Although Altira and Donira both abandoned the technology that enabled their forebears to navigate the stars from the New Mars colony to Tyra, there was one high-tech invention that both countries held onto: Memory music boxes to which unhappy memories, via surgical intervention, could be consigned, never troubling a person again unless the box were opened and the melody within played.  The music would bring all the unpleasant memories back.  This was a useful invention, no doubt, in the two societies where civil rights were routinely trod upon, executions were a common punishment, and plague and warfare would become major disruptors of day-to-day life.

In the course of the novel, Aya suffers the loss of family members, endures hunger and poverty, and is viciously beaten, among other mishaps.  Yet, she somehow retains an overall optimism, believing that Alturans and Donirans have much in common, notwithstanding the way their leaders manipulate the populace to mutual hatred.  She, for one, resists the memory operation that would give her blissful forgetfulness.

The story is told in a world filled with fantastic animals that Brin has conjured in her imagination, perhaps not surprising given that she has been married for many years to author David Brin, the winner of the science fiction genre’s  Hugo Award among other distinctions.  Cheryl is a geochemist; David is an astrophysicist, and one can only imagine the flights of fancy they might share around the dinner table.
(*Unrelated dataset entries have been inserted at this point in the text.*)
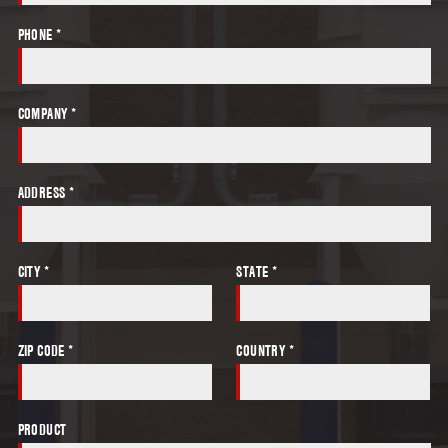
PHONE *
COMPANY *
ADDRESS *
CITY *
STATE *
ZIP CODE *
COUNTRY *
PRODUCT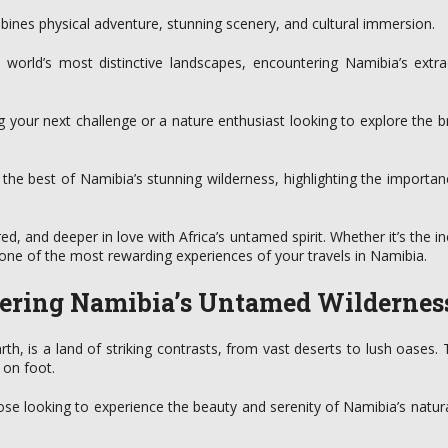
bines physical adventure, stunning scenery, and cultural immersion.
 world’s most distinctive landscapes, encountering Namibia’s extra
 your next challenge or a nature enthusiast looking to explore the b
the best of Namibia’s stunning wilderness, highlighting the importan
red, and deeper in love with Africa’s untamed spirit. Whether it’s the i
e one of the most rewarding experiences of your travels in Namibia.
overing Namibia’s Untamed Wildernes
th, is a land of striking contrasts, from vast deserts to lush oases.
 on foot.
hose looking to experience the beauty and serenity of Namibia’s natur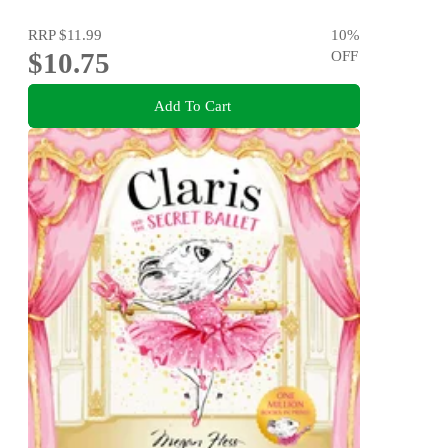
RRP
$11.99
10
%
$10.75
OFF
Add To Cart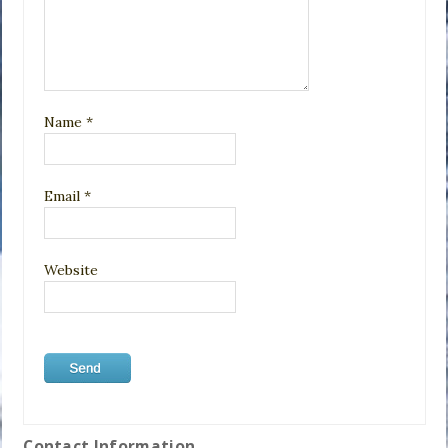
Name
*
Email
*
Website
Contact Information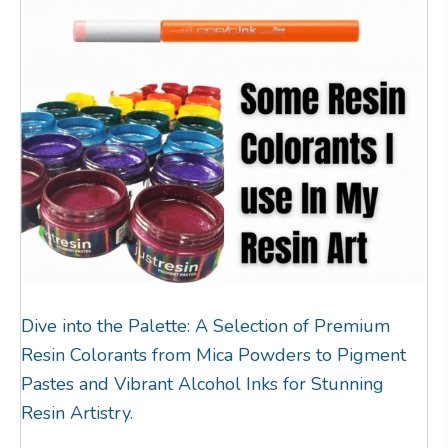
Dive into the Palette: A Selection of Premium
Resin Colorants from Mica Powders to Pigment
Pastes and Vibrant Alcohol Inks for Stunning
Resin Artistry.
Fiction writing often involves taking known facts or situations, giving them a little twist, and adding to them speculative imagination. The Brin family’s Judaism surely was a factor in this scene after Aya’s grandmother died:  “Grand-papa burst into the room, moaning and ripping his shirt in despair. .. ‘Don’t let it scare you, Aya.  It’s our way of expressing grief.  When a mourner rips his clothes, it symbolizes ripping apart a union, a lifetime, in fact.  Without her, he now considers himself only half a person.’  … Days passed, with  neighbors bringing trays of food and offering condolences…”

Imagine that, sitting shiva in space.

Another section of the novel, when freedom fighters are trying to overthrow their oppressors, sounds like a scene from 20th and 21st century Earth.  There are brutal Nazi-like reprisals against innocent civilians, and suicide bombings by revolutionaries.

This novel also includes picturesque zeri-cycles that zig zag through the streets; menacing revo-guns paraded by soldiers; golden hykloras, large beasts that look somewhat disdainfully at lesser animals like horses; three-eyed gruets, which are birds that scoop up viri-mice and tuck them  into their pouches; and for those wondering what people might like to eat on such a planet, nine-layer chironas, which are irresistible pastries.

While addressing some serious issues, Cheryl Brin’s novel also is fun to read, both for adults and, I believe, for adolescent audiences.